Train/Test Splits & Leakage

advanced7 min read

In time series, a careless split leaks the future into the past. The pitfall that fakes great models.

To trust an ML model, you train it on one set of data and test it on another it never saw. In time-series (market) data, doing this carelessly leaks the future into the past — the single most common way ML trading models fake spectacular results that collapse live.

Data leakage is *any way the model accidentally sees information from the future it’s trying to predict — and in markets it’s insidious because it produces gorgeous test results that are completely fake. The classic trap: random train/test splitting (standard in most ML) shuffles data freely, so the model trains on 2022 data to “predict” 2019 — impossible in reality, and it inflates accuracy enormously. The fix is to always split chronologically* (train on the past, test only on the future) — never shuffle time. But leakage hides in subtler places too: a feature computed using future information (e.g. normalising by the full-period mean, which includes the future), restated fundamentals, or overlapping windows that bleed test info into training. Because leakage makes a model look amazing, the rule is brutal: if your ML model looks too good, assume leakage until proven otherwise. A model is only as trustworthy as the strict separation in time between what it learned from and what it’s tested on.

What it is — the model accidentally accessing future information, faking great test results that fail live.
The classic trap — random train/test splits shuffle time, training on the future to predict the past.
The fix — split chronologically (train past, test future); never shuffle time-series data.
Subtle leaks — features using future data (full-period normalisation), restated fundamentals, overlapping windows.
The rule — a too-good ML model almost certainly has leakage; hunt for it before believing the result.

ExampleA model shows 90% directional accuracy — astonishing. The cause: a random 80/20 split let it train on data after the test points, leaking the future. Re-split chronologically (train ≤2020, test 2021+) and accuracy drops to a realistic ~53%. The “90%” was leakage, not skill — exactly the trap that fuels false ML-trading hype.

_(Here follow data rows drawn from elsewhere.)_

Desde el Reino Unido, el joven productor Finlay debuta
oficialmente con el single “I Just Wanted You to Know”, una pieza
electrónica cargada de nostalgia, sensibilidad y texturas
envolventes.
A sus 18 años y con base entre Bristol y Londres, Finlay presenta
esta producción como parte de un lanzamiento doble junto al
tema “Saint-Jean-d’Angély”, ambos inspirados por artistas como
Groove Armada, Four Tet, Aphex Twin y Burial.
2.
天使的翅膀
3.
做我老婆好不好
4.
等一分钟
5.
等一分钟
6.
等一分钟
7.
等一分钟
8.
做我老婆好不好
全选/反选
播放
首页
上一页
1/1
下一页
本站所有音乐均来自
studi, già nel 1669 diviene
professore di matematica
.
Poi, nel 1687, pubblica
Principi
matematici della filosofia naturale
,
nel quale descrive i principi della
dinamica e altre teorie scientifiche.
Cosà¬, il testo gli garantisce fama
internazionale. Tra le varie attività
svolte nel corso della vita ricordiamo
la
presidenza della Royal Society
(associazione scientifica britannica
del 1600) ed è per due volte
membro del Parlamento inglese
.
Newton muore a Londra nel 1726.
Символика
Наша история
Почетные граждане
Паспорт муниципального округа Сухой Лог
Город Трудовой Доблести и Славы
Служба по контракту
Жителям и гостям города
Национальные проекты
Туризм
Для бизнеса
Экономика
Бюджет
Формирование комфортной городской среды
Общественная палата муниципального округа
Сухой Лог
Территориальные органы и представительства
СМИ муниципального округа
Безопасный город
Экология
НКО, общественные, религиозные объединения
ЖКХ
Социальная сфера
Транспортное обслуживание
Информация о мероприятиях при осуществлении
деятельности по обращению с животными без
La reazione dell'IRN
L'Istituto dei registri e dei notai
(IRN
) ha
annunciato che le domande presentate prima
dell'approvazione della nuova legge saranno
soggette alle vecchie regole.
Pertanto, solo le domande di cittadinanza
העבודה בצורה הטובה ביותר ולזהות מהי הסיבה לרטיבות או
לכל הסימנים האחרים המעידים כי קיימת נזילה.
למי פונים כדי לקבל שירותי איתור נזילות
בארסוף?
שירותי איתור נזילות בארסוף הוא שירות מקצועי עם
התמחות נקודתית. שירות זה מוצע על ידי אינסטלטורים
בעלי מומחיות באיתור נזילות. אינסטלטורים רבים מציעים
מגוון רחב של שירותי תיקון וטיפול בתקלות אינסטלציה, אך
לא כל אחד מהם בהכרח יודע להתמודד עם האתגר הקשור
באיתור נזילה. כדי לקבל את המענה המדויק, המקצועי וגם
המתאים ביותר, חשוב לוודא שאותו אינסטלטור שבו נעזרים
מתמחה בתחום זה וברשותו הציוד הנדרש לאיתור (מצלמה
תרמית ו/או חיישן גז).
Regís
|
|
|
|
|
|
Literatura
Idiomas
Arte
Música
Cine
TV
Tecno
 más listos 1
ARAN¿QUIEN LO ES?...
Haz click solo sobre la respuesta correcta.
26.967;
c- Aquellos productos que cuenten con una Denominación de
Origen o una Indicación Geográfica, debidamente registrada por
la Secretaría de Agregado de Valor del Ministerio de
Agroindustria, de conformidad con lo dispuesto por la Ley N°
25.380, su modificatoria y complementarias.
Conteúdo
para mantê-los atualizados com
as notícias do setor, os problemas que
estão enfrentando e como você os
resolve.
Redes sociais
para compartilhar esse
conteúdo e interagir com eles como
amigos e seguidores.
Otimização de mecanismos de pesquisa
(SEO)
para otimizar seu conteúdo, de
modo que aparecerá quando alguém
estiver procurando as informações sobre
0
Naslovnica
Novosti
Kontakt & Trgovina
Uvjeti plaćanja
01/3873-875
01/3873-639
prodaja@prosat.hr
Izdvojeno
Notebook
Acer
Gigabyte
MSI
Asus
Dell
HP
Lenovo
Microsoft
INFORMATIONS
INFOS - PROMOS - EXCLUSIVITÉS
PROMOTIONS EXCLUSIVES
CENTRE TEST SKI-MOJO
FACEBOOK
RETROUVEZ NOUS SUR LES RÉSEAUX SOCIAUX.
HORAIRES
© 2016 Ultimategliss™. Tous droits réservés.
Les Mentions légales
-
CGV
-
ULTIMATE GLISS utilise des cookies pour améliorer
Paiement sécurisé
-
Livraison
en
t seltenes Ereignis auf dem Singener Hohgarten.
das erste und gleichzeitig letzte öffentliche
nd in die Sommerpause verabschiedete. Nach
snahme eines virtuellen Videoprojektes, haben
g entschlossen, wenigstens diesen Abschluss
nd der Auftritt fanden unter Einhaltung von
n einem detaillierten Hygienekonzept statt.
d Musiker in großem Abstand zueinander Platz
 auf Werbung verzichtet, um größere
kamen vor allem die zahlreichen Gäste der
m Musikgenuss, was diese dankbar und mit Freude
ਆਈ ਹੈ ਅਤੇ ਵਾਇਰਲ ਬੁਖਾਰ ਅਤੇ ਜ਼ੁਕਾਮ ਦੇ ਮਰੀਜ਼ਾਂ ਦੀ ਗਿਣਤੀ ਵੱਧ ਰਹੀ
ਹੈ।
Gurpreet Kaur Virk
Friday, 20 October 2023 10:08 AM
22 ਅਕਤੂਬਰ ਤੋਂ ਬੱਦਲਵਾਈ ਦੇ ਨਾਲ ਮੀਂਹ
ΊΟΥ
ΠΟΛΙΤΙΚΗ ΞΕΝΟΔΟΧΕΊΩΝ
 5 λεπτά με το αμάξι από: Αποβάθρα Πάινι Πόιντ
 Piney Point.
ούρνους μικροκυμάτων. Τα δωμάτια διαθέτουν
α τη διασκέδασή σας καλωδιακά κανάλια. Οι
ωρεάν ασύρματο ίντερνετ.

Key takeawayData leakage — the model seeing future info — is the top way ML trading models fake great results. The classic cause is random train/test splits (shuffling time); the fix is strict chronological splitting (train past, test future). Subtle leaks hide in features and restated data. Rule: a too-good model has leakage until proven otherwise.

FAQs

How do I make sure my ML model has no leakage?

Split strictly by time (train on the past, validate on the future), compute every feature point-in-time (no future data in normalisation, no restated fundamentals), use purged/embargoed time-series cross-validation, and treat suspiciously good results as a red flag to investigate. Leakage is sneaky and usually flatters results, so disciplined chronological hygiene and healthy skepticism are essential.